Academics are strange creatures. They are particularly difficult for journalists to understand. Though both do the same basic thing, looking at the world and writing up their findings, neither quite respects the way the other does that.
Many academic articles are unreadable. What puzzles the journalist moving in academic circles is that these obscure pieces are not lazily written, but that they are laboured over-intensely and reviewed by peers before they are published.
Each obscure word is chosen carefully and the end result is that only a few people can understand what the whole thing is about.
Journalists puzzle academics, because we write in a hurry, dash things off with great confidence, keep the language simple and don't quite believe that any point is worth making if it can't be made clearly and simply.
For three years, until recently, I was writer in residence at Queen's University, Belfast. This created a great opportunity to observe the academics in their habitat, to discover the difference between journalism and academia. Journalists make poor academics and academics, with a few exceptions, make poor journalists.
When I was editor of Fortnight Magazine in Belfast, I made a rule that we wouldn't publish articles with the word 'hermeneutics' in them. I wasn't all that keen on 'deconstruction', either.
I remember a funny encounter with a social scientist, who was appalled that I criticised her work for having language like that. She knew what she meant. She probably knew as many as 15 other people who would, too. The trouble, I tried to explain to her, was that most other people wouldn't understand.
Reading student essays, you discover that this lurch towards unintelligibility is well-advanced by the time they are into postgraduate work.
The good ones will understand what they are on about, but the poor ones will pull references out of books they haven't read to bump up their footnote count.
Saying what they mean and meaning what they say comes far down the list of priorities when the task in hand is to finish an essay.
Journalists, on the other hand, don't quite grasp the academic approach. We saw a bit of that last week in the run-up to a one-day workshop at Queen's on 'Peace Journalism'.
Academics see journalists as curiously unreflective about the central paradox of what they do, work which is often shabby and mischievous, yet, at the same time, vital to the free movement of information and the functioning of democracy.
Most of the journalists who contributed to the discussion did something that no academic would have done: they opinionated without reading up on theory.
Before the day even started, there were comments on Facebook accusing the academics of 'tree-hugging'. Faced with the question of whether journalism could be practised in ways that are more conducive to peace, most journalists thought that they were being invited to be propagandists and took fright at the prospect.
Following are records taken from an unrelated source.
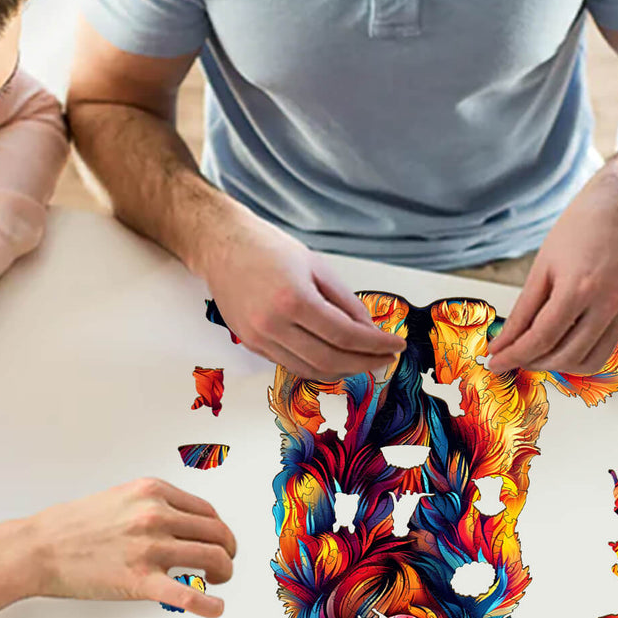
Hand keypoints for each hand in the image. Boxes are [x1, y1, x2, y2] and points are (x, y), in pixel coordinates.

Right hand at [0, 478, 237, 617]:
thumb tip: (184, 522)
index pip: (207, 511)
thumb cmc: (75, 525)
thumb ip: (154, 505)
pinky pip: (187, 595)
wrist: (39, 547)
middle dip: (228, 550)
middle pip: (216, 533)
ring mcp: (150, 547)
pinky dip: (209, 605)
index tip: (220, 541)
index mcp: (153, 492)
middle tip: (226, 564)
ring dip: (224, 571)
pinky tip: (217, 609)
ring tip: (219, 580)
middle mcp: (156, 515)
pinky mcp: (140, 581)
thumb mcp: (121, 498)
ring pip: (212, 558)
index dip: (219, 529)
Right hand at [194, 205, 404, 380]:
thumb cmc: (269, 249)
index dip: (375, 345)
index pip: (345, 335)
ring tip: (364, 362)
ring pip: (310, 370)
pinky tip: (335, 358)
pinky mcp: (250, 344)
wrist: (222, 246)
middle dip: (364, 363)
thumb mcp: (317, 267)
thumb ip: (346, 302)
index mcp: (293, 299)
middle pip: (330, 360)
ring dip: (343, 371)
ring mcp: (258, 338)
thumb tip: (370, 331)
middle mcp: (273, 325)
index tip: (396, 346)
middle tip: (385, 359)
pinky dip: (318, 366)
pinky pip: (291, 364)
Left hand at [486, 161, 617, 374]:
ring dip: (556, 366)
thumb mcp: (542, 266)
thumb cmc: (580, 229)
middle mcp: (606, 304)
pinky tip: (558, 347)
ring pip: (587, 362)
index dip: (514, 355)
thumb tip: (504, 341)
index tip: (494, 361)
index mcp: (578, 288)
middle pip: (564, 355)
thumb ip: (524, 310)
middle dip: (531, 362)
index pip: (541, 338)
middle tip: (510, 357)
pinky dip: (578, 357)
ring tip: (534, 354)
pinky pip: (603, 351)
So we had a room full of academics and journalists who didn't quite get each other. The fact is that journalism is a huge area of activity and a lot of it, like a lot of novel-writing, filmmaking, comedy, or whatever, is poor. But then a lot of academic work is poor, too.
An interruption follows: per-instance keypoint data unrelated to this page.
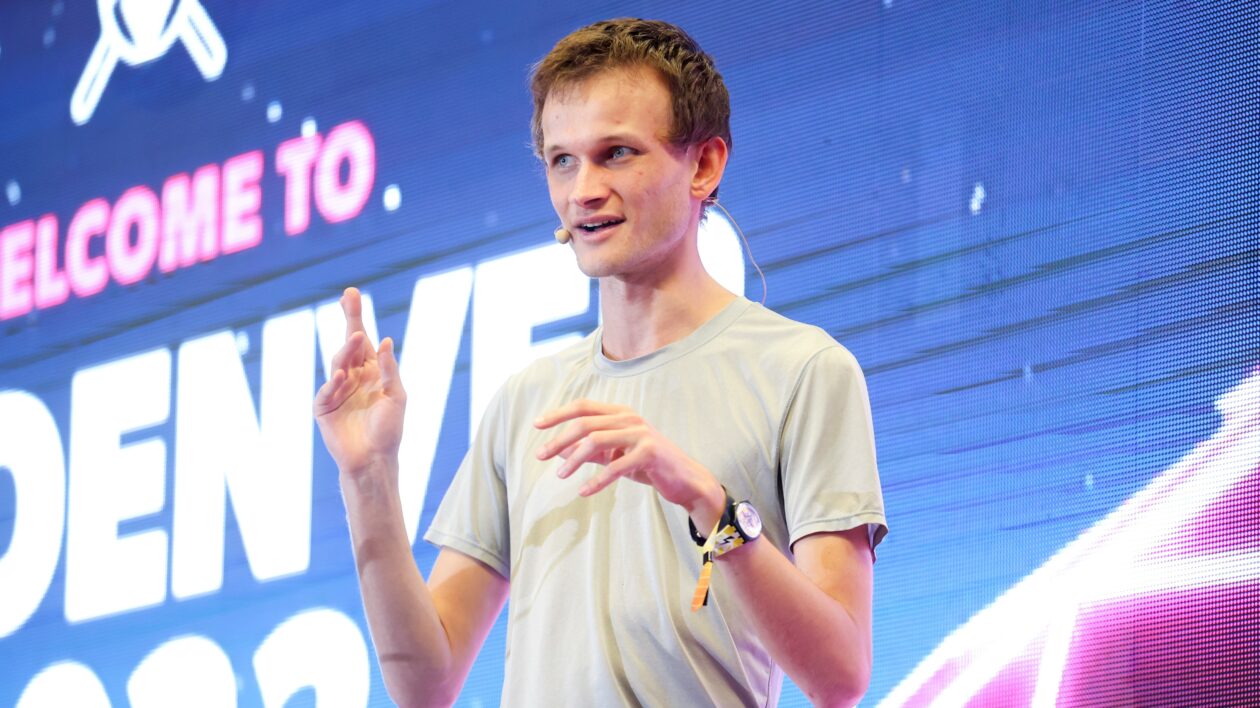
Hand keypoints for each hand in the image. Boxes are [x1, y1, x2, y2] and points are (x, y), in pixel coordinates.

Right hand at [314, 288, 405, 478]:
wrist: (374, 460)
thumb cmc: (389, 430)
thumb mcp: (396, 396)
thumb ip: (389, 370)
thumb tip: (385, 340)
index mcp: (371, 372)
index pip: (363, 340)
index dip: (356, 317)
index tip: (351, 294)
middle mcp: (352, 376)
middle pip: (348, 344)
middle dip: (350, 320)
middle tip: (350, 298)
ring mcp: (337, 390)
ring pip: (338, 362)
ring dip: (346, 350)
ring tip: (356, 338)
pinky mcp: (324, 408)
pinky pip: (327, 391)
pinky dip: (334, 382)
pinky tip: (343, 375)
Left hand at [534, 399, 723, 524]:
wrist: (684, 479)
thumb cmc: (647, 465)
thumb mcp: (615, 455)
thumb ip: (590, 451)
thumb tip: (559, 451)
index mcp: (620, 413)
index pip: (583, 407)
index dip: (558, 414)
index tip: (536, 425)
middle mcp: (629, 418)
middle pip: (585, 423)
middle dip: (559, 439)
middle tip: (540, 455)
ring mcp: (640, 433)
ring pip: (596, 441)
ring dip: (574, 459)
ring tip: (560, 476)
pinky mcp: (649, 453)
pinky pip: (616, 466)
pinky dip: (597, 479)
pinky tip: (584, 491)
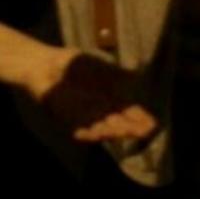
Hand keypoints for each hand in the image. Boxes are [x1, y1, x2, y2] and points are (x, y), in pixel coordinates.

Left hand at [23, 46, 160, 144]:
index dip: (142, 119)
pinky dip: (88, 134)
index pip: (132, 113)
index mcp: (113, 99)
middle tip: (142, 131)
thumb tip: (137, 73)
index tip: (153, 124)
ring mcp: (87, 117)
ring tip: (122, 132)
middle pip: (120, 125)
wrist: (46, 66)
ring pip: (103, 130)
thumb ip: (117, 72)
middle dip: (131, 129)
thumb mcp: (101, 65)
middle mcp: (103, 111)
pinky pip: (80, 132)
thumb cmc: (75, 64)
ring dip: (113, 133)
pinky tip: (97, 134)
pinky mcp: (69, 121)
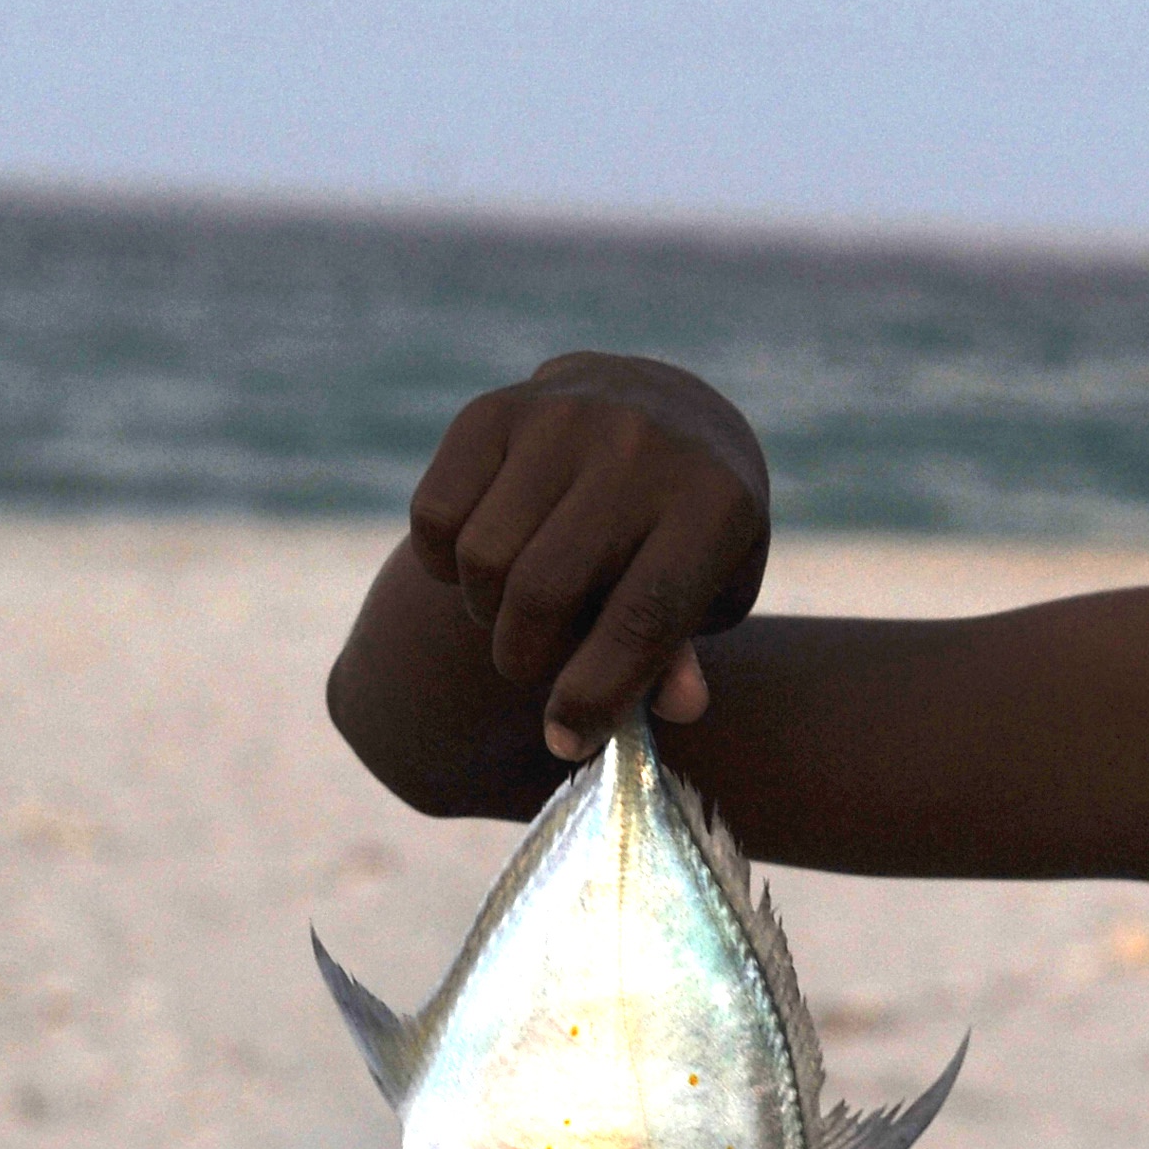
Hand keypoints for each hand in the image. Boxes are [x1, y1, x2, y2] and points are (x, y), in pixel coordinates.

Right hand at [406, 354, 771, 760]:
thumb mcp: (711, 588)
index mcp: (714, 502)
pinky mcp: (495, 409)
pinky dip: (444, 564)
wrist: (664, 409)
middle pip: (543, 592)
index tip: (564, 740)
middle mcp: (639, 447)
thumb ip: (682, 648)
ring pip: (481, 559)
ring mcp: (562, 417)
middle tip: (537, 667)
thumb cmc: (689, 531)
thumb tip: (678, 707)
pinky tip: (484, 561)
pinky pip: (435, 516)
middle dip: (525, 660)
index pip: (642, 618)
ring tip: (519, 608)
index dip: (595, 694)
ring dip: (486, 612)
And journalists do reflect on their failings and the principles that they should work by. They just aren't all that comfortable with academics doing the reflecting for them and they don't trust them to come up with prescriptions on how they should work.
I have met many academics who want to be journalists, or at least to write for newspapers and magazines. And they have a strong incentive now.
Much of university funding is related to 'impact'. Researchers have to show that their work will have results in the real world.
One possible such result is that they will be talked about in the media. Yet academics are lamentable at considering how their material and findings might be discussed journalistically.
I wonder if they are afraid that, if they make things plain, they will lose the mystique of their recondite vocabulary and be spotted talking sense, or not.
I have sat with postgraduate researchers who want to write theses about how journalists abuse language and replicate stereotypes. Their whole approach is to indict the journalist of lazy thinking, or of playing to the gallery.
I try to tell them that this isn't enough. It makes no sense to criticise how journalists write a story unless you can think up a different way in which a story might be made of the same material.
Otherwise, you are just arguing that journalists shouldn't produce journalism; you're just saying that what you don't like is journalism itself.
Journalists like the broad sweep of a story. Academics advance by miniscule increments and they like it that way, because it enables them to break their findings up into more fund-catching articles.
The answer for academics is to learn to think and write like journalists. That way they can get their audiences, which will help them get their funding.